### YOUR INSTRUCTIONS
Please give all of the data again, character for character, and drop the pictures.

### MATERIAL SUPPLIED
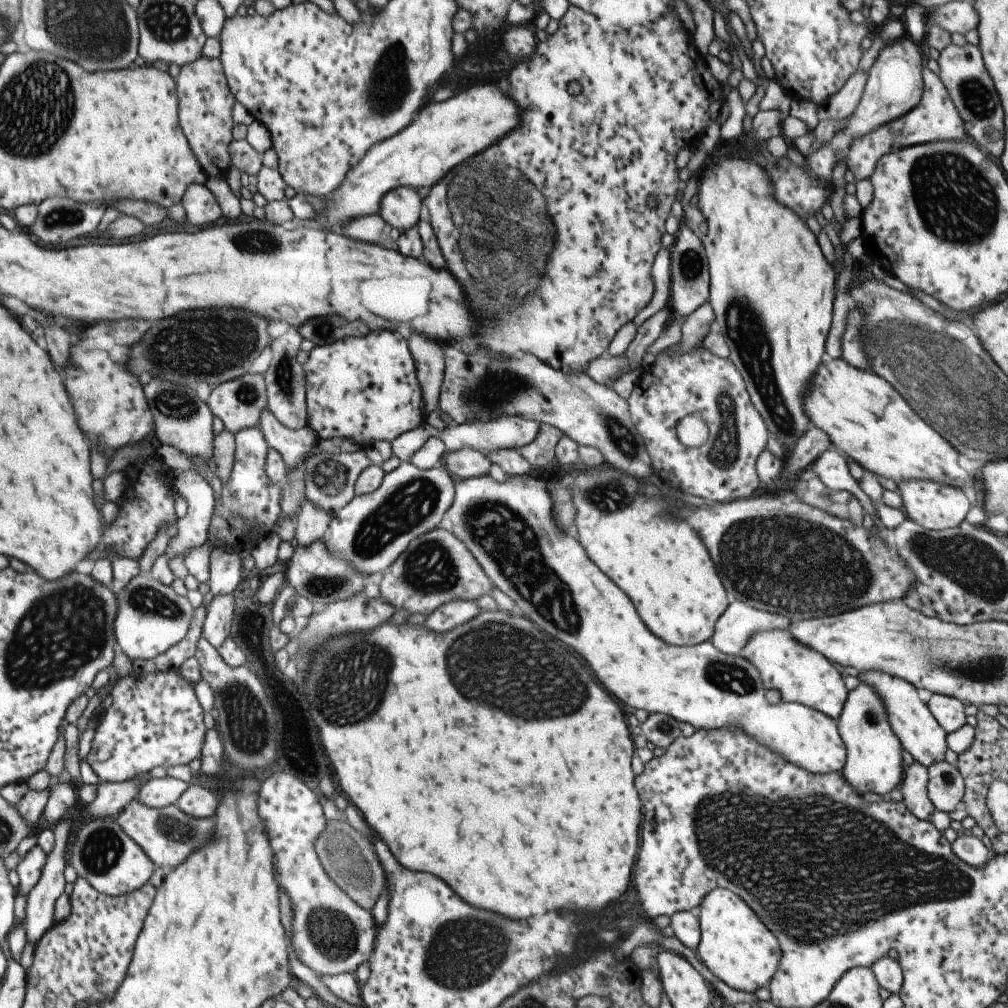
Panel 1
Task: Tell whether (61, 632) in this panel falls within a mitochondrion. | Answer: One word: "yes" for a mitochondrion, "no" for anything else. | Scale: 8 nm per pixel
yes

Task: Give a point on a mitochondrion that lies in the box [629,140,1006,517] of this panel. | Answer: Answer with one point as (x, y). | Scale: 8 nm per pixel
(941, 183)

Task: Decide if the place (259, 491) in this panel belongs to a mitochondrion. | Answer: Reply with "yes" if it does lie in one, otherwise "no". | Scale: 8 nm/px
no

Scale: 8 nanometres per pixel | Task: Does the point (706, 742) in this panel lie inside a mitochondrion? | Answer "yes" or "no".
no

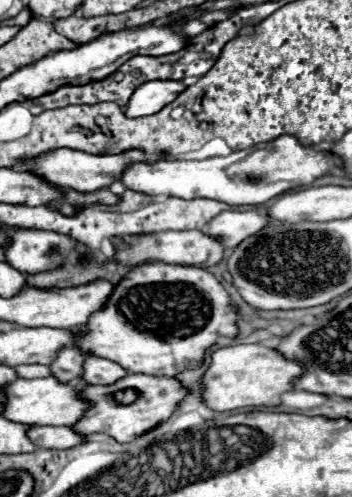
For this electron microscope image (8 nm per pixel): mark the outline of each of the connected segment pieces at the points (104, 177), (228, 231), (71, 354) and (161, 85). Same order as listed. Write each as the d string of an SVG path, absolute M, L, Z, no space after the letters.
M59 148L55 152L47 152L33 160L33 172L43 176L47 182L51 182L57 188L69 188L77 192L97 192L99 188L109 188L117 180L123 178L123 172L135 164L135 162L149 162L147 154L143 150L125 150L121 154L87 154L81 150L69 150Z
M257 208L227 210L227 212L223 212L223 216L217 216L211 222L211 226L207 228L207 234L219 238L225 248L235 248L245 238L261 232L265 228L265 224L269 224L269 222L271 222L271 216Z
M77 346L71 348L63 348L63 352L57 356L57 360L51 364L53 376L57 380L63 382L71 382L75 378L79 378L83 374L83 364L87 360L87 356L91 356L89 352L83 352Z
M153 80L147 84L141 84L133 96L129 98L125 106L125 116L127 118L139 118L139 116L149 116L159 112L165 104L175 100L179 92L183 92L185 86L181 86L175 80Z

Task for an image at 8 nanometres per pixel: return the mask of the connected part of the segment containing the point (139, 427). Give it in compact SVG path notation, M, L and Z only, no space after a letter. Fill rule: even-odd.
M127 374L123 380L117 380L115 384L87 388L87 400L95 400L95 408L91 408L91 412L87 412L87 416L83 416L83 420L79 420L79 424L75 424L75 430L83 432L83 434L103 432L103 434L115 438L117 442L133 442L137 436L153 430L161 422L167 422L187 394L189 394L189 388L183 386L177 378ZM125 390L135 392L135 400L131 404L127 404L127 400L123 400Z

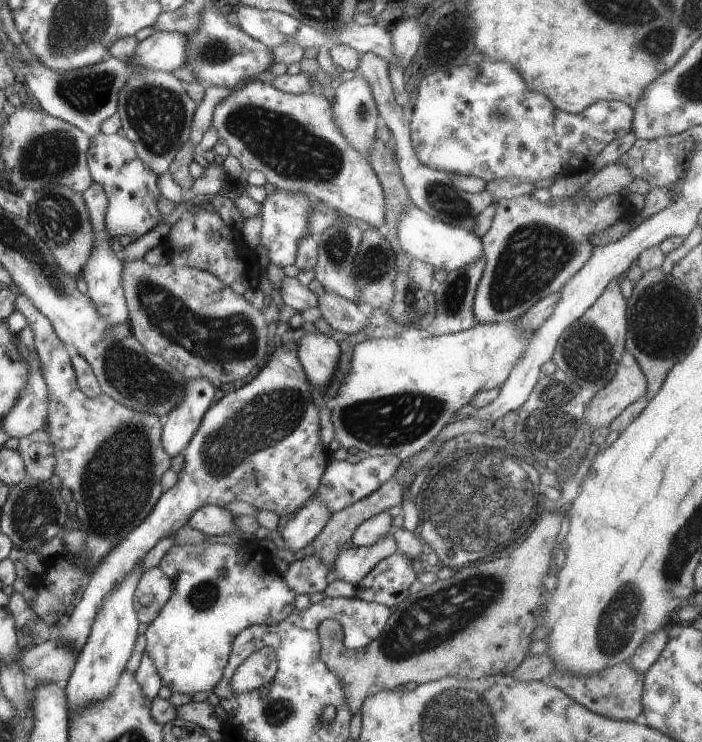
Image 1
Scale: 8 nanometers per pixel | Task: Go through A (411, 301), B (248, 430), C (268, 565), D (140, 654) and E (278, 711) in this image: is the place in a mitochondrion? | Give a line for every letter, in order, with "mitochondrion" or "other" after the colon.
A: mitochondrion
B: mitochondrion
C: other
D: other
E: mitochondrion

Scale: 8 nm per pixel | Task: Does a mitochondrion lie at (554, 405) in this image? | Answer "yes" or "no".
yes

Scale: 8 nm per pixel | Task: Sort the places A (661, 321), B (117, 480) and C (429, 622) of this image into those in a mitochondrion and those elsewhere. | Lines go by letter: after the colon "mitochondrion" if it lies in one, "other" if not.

### OUTPUT
Panel 1
Task: Tell whether (61, 632) in this panel falls within a mitochondrion. | Answer: One word: "yes" for a mitochondrion, "no" for anything else. | Scale: 8 nm per pixel
yes

Task: Give a point on a mitochondrion that lies in the box [629,140,1006,517] of this panel. | Answer: Answer with one point as (x, y). | Scale: 8 nm per pixel
(941, 183)

Task: Decide if the place (259, 491) in this panel belongs to a mitochondrion. | Answer: Reply with "yes" if it does lie in one, otherwise "no". | Scale: 8 nm/px
no

Scale: 8 nanometres per pixel | Task: Does the point (706, 742) in this panel lie inside a mitochondrion? | Answer "yes" or "no".
no

For this electron microscope image (8 nm per pixel): mark the outline of each of the connected segment pieces at the points (104, 177), (228, 231), (71, 354) and (161, 85). Same order as listed. Write each as the d string of an SVG path, absolute M, L, Z, no space after the letters.
M59 148L55 152L47 152L33 160L33 172L43 176L47 182L51 182L57 188L69 188L77 192L97 192L99 188L109 188L117 180L123 178L123 172L135 164L135 162L149 162L147 154L143 150L125 150L121 154L87 154L81 150L69 150Z
M257 208L227 210L227 212L223 212L223 216L217 216L211 222L211 226L207 228L207 234L219 238L225 248L235 248L245 238L261 232L265 228L265 224L269 224L269 222L271 222L271 216Z
M77 346L71 348L63 348L63 352L57 356L57 360L51 364L53 376L57 380L63 382L71 382L75 378L79 378L83 374L83 364L87 360L87 356L91 356L89 352L83 352Z
M153 80L147 84L141 84L133 96L129 98L125 106L125 116L127 118L139 118L139 116L149 116L159 112L165 104L175 100L179 92L183 92L185 86L181 86L175 80Z

Task for an image at 8 nanometres per pixel: return the mask of the connected part of the segment containing the point (139, 427). Give it in compact SVG path notation, M, L and Z only, no space after a letter. Fill rule: even-odd.
M127 374L123 380L117 380L115 384L87 388L87 400L95 400L95 408L91 408L91 412L87 412L87 416L83 416L83 420L79 420L79 424L75 424L75 430L83 432L83 434L103 432L103 434L115 438L117 442L133 442L137 436L153 430L161 422L167 422L187 394L189 394L189 388L183 386L177 378ZM125 390L135 392L135 400L131 404L127 404L127 400L123 400Z

Image 1
Scale: 8 nanometers per pixel | Task: Go through A (411, 301), B (248, 430), C (268, 565), D (140, 654) and E (278, 711) in this image: is the place in a mitochondrion? | Give a line for every letter, in order, with "mitochondrion" or "other" after the colon.
A: mitochondrion
B: mitochondrion
C: other
D: other
E: mitochondrion

Scale: 8 nm per pixel | Task: Does a mitochondrion lie at (554, 405) in this image? | Answer "yes" or "no".
yes

Scale: 8 nm per pixel | Task: Sort the places A (661, 321), B (117, 480) and C (429, 622) of this image into those in a mitochondrion and those elsewhere. | Lines go by letter: after the colon "mitochondrion" if it lies in one, "other" if not.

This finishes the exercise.